# [AIM OF THE TASK]
Copy out every line of text in the records, keeping each one word for word and in its original order.
=== Begin Enclosure ===
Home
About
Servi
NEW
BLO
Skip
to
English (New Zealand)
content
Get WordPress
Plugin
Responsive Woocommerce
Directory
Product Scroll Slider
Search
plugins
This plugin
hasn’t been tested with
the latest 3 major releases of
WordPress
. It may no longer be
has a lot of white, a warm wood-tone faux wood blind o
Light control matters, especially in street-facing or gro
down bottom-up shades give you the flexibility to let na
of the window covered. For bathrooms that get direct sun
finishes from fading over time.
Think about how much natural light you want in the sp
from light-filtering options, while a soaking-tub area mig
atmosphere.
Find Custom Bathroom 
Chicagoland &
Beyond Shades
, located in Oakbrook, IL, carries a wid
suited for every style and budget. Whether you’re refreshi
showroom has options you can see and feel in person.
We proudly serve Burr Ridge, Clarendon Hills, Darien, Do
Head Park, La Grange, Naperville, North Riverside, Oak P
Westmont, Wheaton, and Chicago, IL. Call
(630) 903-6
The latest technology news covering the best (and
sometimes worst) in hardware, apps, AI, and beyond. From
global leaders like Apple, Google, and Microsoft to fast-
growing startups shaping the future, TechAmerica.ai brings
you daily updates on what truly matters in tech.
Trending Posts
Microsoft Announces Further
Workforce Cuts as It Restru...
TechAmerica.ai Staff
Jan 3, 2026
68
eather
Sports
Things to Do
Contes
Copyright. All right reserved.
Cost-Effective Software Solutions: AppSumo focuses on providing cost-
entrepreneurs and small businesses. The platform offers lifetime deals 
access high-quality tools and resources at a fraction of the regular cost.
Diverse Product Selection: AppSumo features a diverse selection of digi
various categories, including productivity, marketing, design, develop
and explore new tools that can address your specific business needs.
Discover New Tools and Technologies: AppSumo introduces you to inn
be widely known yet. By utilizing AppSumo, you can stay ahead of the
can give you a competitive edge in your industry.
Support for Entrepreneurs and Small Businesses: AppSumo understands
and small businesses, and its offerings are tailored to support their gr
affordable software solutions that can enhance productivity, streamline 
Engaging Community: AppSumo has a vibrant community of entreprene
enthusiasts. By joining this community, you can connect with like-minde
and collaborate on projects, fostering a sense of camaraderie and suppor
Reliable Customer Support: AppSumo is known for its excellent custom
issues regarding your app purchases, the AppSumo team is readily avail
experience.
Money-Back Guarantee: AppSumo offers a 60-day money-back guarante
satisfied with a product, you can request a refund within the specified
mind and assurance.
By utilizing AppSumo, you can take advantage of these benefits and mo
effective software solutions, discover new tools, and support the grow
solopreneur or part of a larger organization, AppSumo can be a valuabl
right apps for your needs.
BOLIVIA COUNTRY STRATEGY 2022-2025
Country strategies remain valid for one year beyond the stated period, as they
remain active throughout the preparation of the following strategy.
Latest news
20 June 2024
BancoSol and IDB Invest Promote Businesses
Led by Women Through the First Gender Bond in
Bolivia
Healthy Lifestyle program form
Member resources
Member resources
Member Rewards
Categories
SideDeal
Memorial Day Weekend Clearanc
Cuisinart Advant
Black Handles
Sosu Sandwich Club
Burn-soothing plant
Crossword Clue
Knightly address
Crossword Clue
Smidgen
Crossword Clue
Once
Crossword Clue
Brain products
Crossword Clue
=== End Enclosure ===
# [TASK RESPONSE]
Home
About
Servi
NEW
BLO
Skip
to
English (New Zealand)
content
Get WordPress
Plugin
Responsive Woocommerce
Directory
Product Scroll Slider
Search
plugins
This plugin
hasn’t been tested with
the latest 3 major releases of
WordPress
. It may no longer be
has a lot of white, a warm wood-tone faux wood blind o
Light control matters, especially in street-facing or gro
down bottom-up shades give you the flexibility to let na
of the window covered. For bathrooms that get direct sun
finishes from fading over time.
Think about how much natural light you want in the sp
from light-filtering options, while a soaking-tub area mig
atmosphere.
Find Custom Bathroom 
Chicagoland &
Beyond Shades
, located in Oakbrook, IL, carries a wid
suited for every style and budget. Whether you’re refreshi
showroom has options you can see and feel in person.
We proudly serve Burr Ridge, Clarendon Hills, Darien, Do
Head Park, La Grange, Naperville, North Riverside, Oak P
Westmont, Wheaton, and Chicago, IL. Call
(630) 903-6
The latest technology news covering the best (and
sometimes worst) in hardware, apps, AI, and beyond. From
global leaders like Apple, Google, and Microsoft to fast-
growing startups shaping the future, TechAmerica.ai brings
you daily updates on what truly matters in tech.
Trending Posts
Microsoft Announces Further
Workforce Cuts as It Restru...
TechAmerica.ai Staff
Jan 3, 2026
68
eather
Sports
Things to Do
Contes
Copyright. All right reserved.
Cost-Effective Software Solutions: AppSumo focuses on providing cost-
entrepreneurs and small businesses. The platform offers lifetime deals 
access high-quality tools and resources at a fraction of the regular cost.
Diverse Product Selection: AppSumo features a diverse selection of digi
various categories, including productivity, marketing, design, develop
and explore new tools that can address your specific business needs.
Discover New Tools and Technologies: AppSumo introduces you to inn
be widely known yet. By utilizing AppSumo, you can stay ahead of the
can give you a competitive edge in your industry.
Support for Entrepreneurs and Small Businesses: AppSumo understands
and small businesses, and its offerings are tailored to support their gr
affordable software solutions that can enhance productivity, streamline 
Engaging Community: AppSumo has a vibrant community of entreprene
enthusiasts. By joining this community, you can connect with like-minde
and collaborate on projects, fostering a sense of camaraderie and suppor
Reliable Customer Support: AppSumo is known for its excellent custom
issues regarding your app purchases, the AppSumo team is readily avail
experience.
Money-Back Guarantee: AppSumo offers a 60-day money-back guarante
satisfied with a product, you can request a refund within the specified
mind and assurance.
By utilizing AppSumo, you can take advantage of these benefits and mo
effective software solutions, discover new tools, and support the grow
solopreneur or part of a larger organization, AppSumo can be a valuabl
right apps for your needs.
BOLIVIA COUNTRY STRATEGY 2022-2025
Country strategies remain valid for one year beyond the stated period, as they
remain active throughout the preparation of the following strategy.
Latest news
20 June 2024
BancoSol and IDB Invest Promote Businesses
Led by Women Through the First Gender Bond in
Bolivia
Healthy Lifestyle program form
Member resources
Member resources
Member Rewards
Categories
SideDeal
Memorial Day Weekend Clearanc
Cuisinart Advant
Black Handles
Sosu Sandwich Club
Burn-soothing plant
Crossword Clue
Knightly address
Crossword Clue
Smidgen
Crossword Clue
Once
Crossword Clue
Brain products
Crossword Clue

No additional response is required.